INPUT MATERIAL:

● ● ● ●

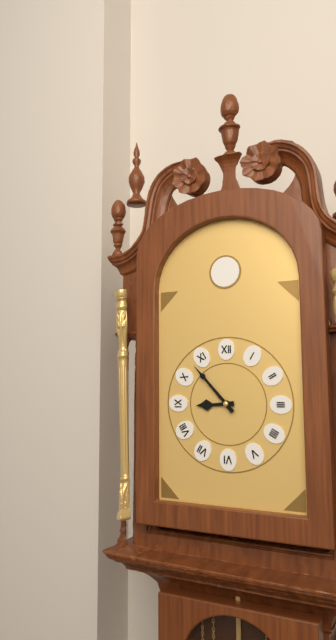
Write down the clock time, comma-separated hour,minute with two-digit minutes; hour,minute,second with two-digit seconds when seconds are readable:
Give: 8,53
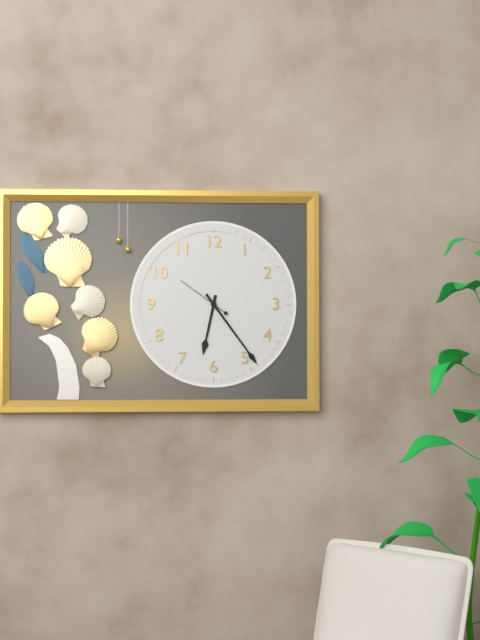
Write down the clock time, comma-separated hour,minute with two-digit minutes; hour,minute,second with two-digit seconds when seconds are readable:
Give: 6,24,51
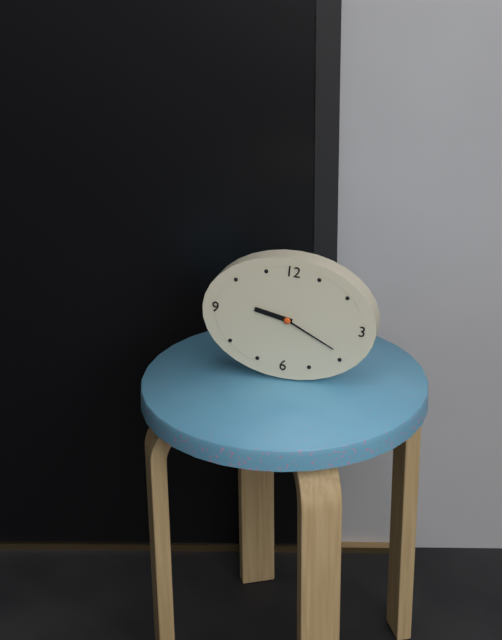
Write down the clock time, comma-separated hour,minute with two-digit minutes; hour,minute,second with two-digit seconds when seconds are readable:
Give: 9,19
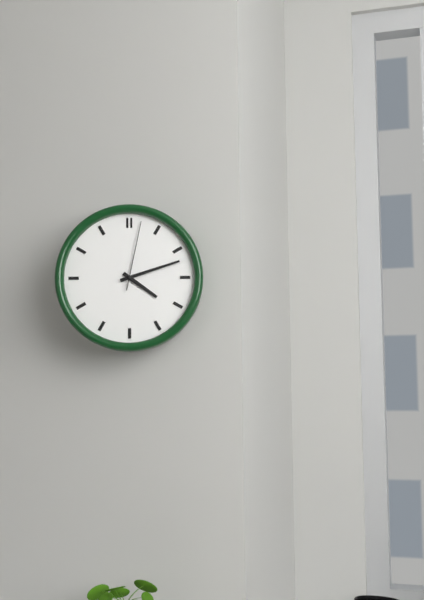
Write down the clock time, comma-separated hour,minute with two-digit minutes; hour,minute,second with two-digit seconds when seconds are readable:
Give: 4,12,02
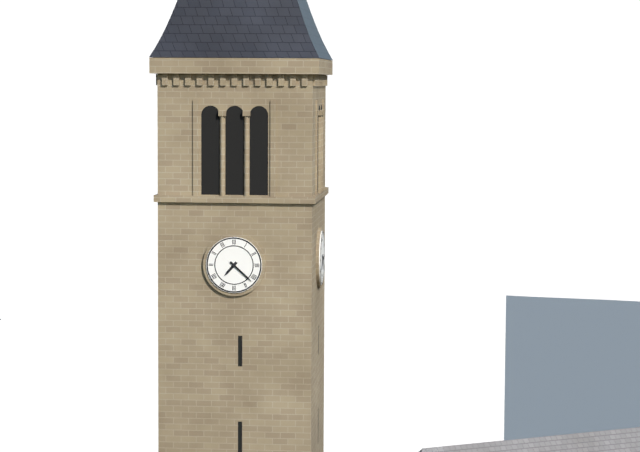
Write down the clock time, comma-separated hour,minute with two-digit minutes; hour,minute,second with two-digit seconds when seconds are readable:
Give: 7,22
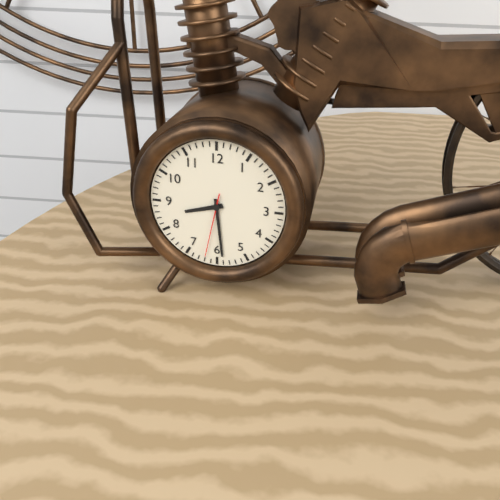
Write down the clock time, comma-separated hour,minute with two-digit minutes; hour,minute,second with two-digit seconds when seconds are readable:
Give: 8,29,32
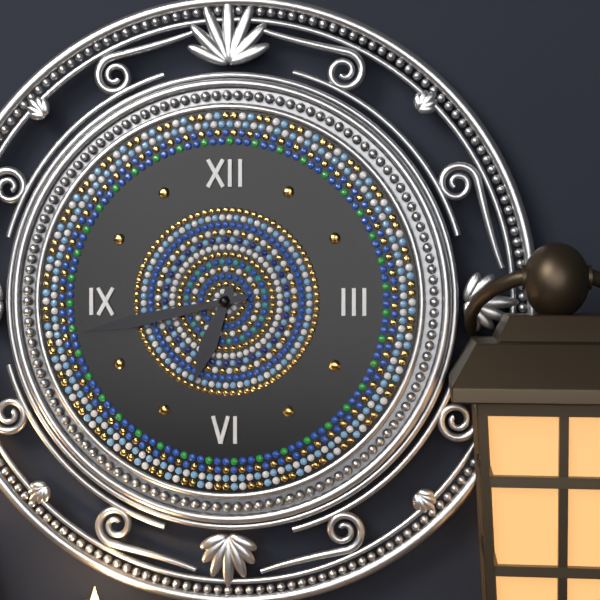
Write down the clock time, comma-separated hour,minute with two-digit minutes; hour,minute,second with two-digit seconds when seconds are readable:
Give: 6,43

● ● ● ●

Substitute "Note" for "Write down" throughout the records above, changing nothing else, and give the lines again without the pictures.

Note the clock time, comma-separated hour,minute with two-digit minutes; hour,minute,second with two-digit seconds when seconds are readable:
Give: 8,53
Note the clock time, comma-separated hour,minute with two-digit minutes; hour,minute,second with two-digit seconds when seconds are readable:
Give: 6,24,51
Note the clock time, comma-separated hour,minute with two-digit minutes; hour,minute,second with two-digit seconds when seconds are readable:
Give: 9,19
Note the clock time, comma-separated hour,minute with two-digit minutes; hour,minute,second with two-digit seconds when seconds are readable:
Give: 4,12,02
Note the clock time, comma-separated hour,minute with two-digit minutes; hour,minute,second with two-digit seconds when seconds are readable:
Give: 7,22
Note the clock time, comma-separated hour,minute with two-digit minutes; hour,minute,second with two-digit seconds when seconds are readable:
Give: 8,29,32
Note the clock time, comma-separated hour,minute with two-digit minutes; hour,minute,second with two-digit seconds when seconds are readable:
Give: 6,43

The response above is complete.